In words, "The log-base-b of a is equal to the log-base-10 of a divided by the log-base-10 of b."

EXAMPLE: What power does 2 need to be raised to in order to equal 1/16th? In other words, what is x such that

2^x = 1/16

We can express this unknown exponent using logarithmic notation.

x = log_2(1/16)

To evaluate this number, I'll use the natural logarithm change-of-base formula.

log_2(1/16) = ln(1/16)/ln(2).

Dividing ln(1/16) by ln(2) on a calculator yields -4.

2^(-4) = 1/16

EXAMPLE: Change log-base-4 of 17 into log-base ten to evaluate a decimal approximation to four places. (This will answer the question to what exponent 4 needs to be raised in order to equal 17.)

log_4(17)

The base b = 4

The value of the power a = 17

log_b(a) = LOG(a)/LOG(b)

log_4(17) = LOG(17)/LOG(4)

"Log-base-4 of 17 is equal to log-base-10 of 17 divided by log-base-10 of 4."

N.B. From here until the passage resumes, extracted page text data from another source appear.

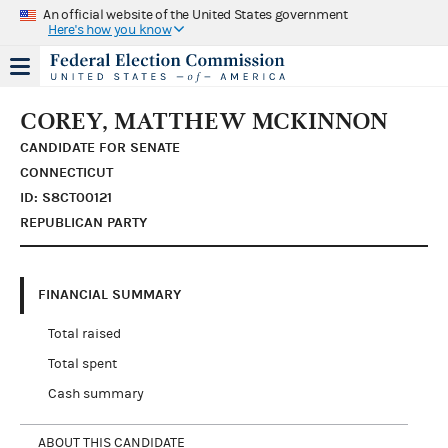
An official website of the United States government
Here's how you know
COREY, MATTHEW MCKINNON
CANDIDATE FOR SENATE
CONNECTICUT
ID: S8CT00121
REPUBLICAN PARTY
FINANCIAL SUMMARY
Total raised
Total spent
Cash summary
ABOUT THIS CANDIDATE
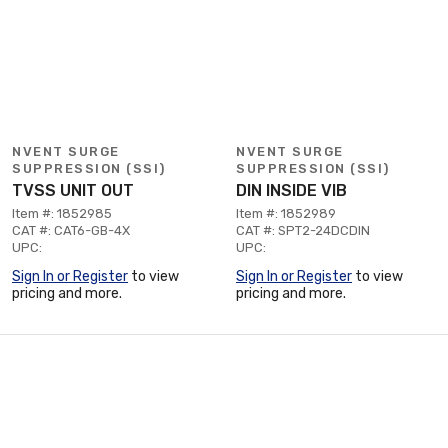
NVENT SURGE
NVENT SURGE
SUPPRESSION (SSI)
SUPPRESSION (SSI)
TVSS UNIT OUT
DIN INSIDE VIB
Item #: 1852985
Item #: 1852989
CAT #: CAT6-GB-4X
CAT #: SPT2-24DCDIN
UPC:
UPC:
Sign In or Register
to view
Sign In or Register
to view
pricing and more.
pricing and more.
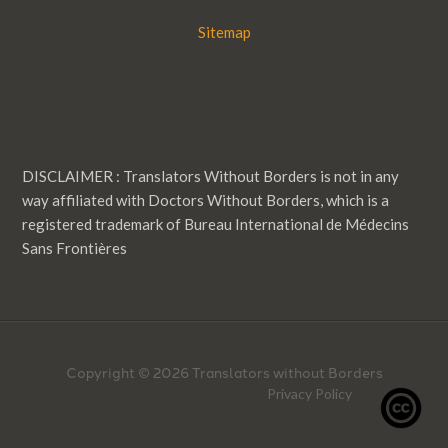
Sitemap
DISCLAIMER : Translators Without Borders is not in any
way affiliated with Doctors Without Borders, which is a
registered trademark of Bureau International de Médecins
Sans Frontières
Copyright © 2026 Translators without Borders
Privacy Policy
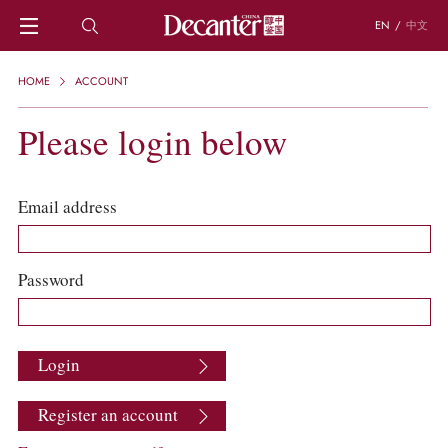
EN
/
中文
HOME
HOME
ACCOUNT
NEWS
DECANTER FEATURES
Please login below
REGIONS
CHINESE WINES
KNOWLEDGE
Email address
TRIVIA
WSET AND WINE QUIZ
RECIPES AND PAIRINGS
Password
PEOPLE
GRAPES
KEYWORDS
Login
PRODUCERS
INVESTMENTS
Register an account
WINE REVIEWS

Use a calculator's LOG button to evaluate this division.

You'll get the same value by using the other formula and the calculator's ln button.

log_4(17) = ln(17)/ln(4)

And, for review, remember that logarithms are exponents.

log_b(a) = x

b^x = a

If I tell you that the value of log_4(17) is equal to 2.0437 (rounded to four decimal places), then I'm telling you that some exponent is 2.0437.

Specifically, it's the exponent needed to get the power of four that equals 17.

4^(2.0437) = 17

This equation shows the relationship between the numbers 4, 17, and 2.0437 expressed exponentially. I typed it so that you can clearly see that the base involved is b = 4 and that the value of the power involved is a = 17.

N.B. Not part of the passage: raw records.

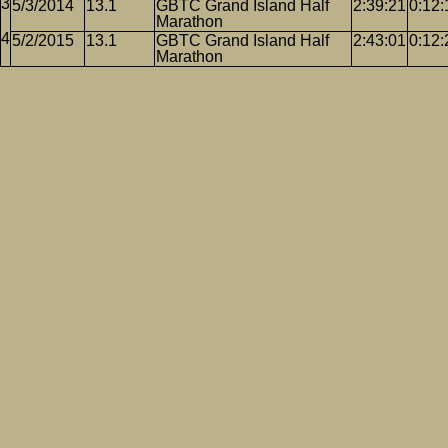
5/3/2014
13.1
GBTC Grand Island Half
2:39:21
0:12:
Marathon
5/2/2015
13.1
GBTC Grand Island Half
2:43:01
0:12:
Marathon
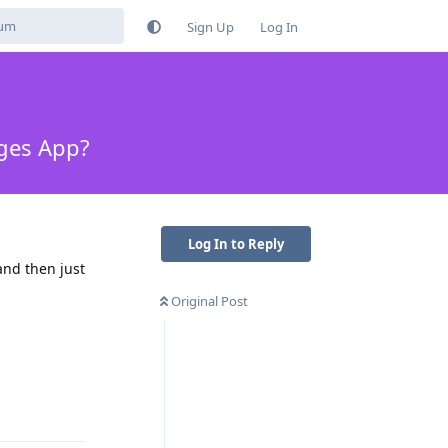
Sign Up
Log In
ages App?
Log In to Reply
and then just
Original Post
Reply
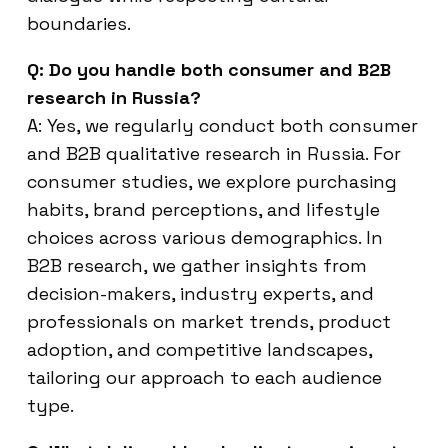
boundaries.
Q: Do you handle both consumer and B2B
research in Russia?
A: Yes, we regularly conduct both consumer
and B2B qualitative research in Russia. For
consumer studies, we explore purchasing
habits, brand perceptions, and lifestyle
choices across various demographics. In
B2B research, we gather insights from
decision-makers, industry experts, and
professionals on market trends, product
adoption, and competitive landscapes,
tailoring our approach to each audience
type.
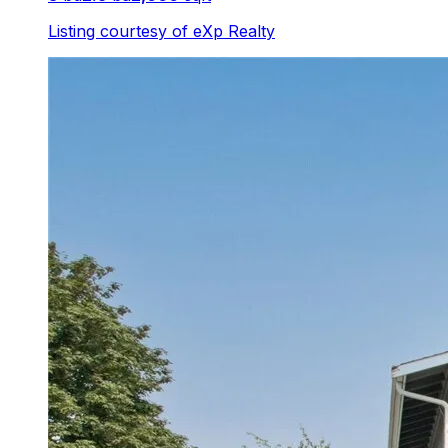
Listing courtesy of
eXp Realty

We can express the same relationship between these numbers logarithmically.

log_4(17) = 2.0437

In your work with A(t), you wound up with:

t = log_e(0.35)/0.5

(Here, I've typed the natural logarithm as log-base-e, instead of using the ln notation; same thing)

"t equals the log-base-e of 0.35 divided by one-half."

With f(t) in your exercise, the base is 0.5, instead of e. Since the steps are the same, you're going to wind up with log_0.5 instead of log_e:

t = log_0.5(0.35)/0.5

t = 2 * log_0.5(0.35)

(Dividing by 0.5 is the same as multiplying by 2, right?)

Now, to evaluate this expression t, you need to get a decimal approximation for "log-base-one-half of 0.35", and double it.

Use one of the change-of-base formulas above to evaluate log_0.5(0.35) in terms of either ln or LOG on a calculator.

Rounded to the nearest hundreth of a second, I get 3.03 seconds for the body to reduce the amount of whatever stuff they're modeling to 35 mg.

Checking: f(3.03) = 35 ?

100 * (1/2)^(3.03/2) = 34.99

It checks.

I realize that I wrote a lot; please feel free to ask questions.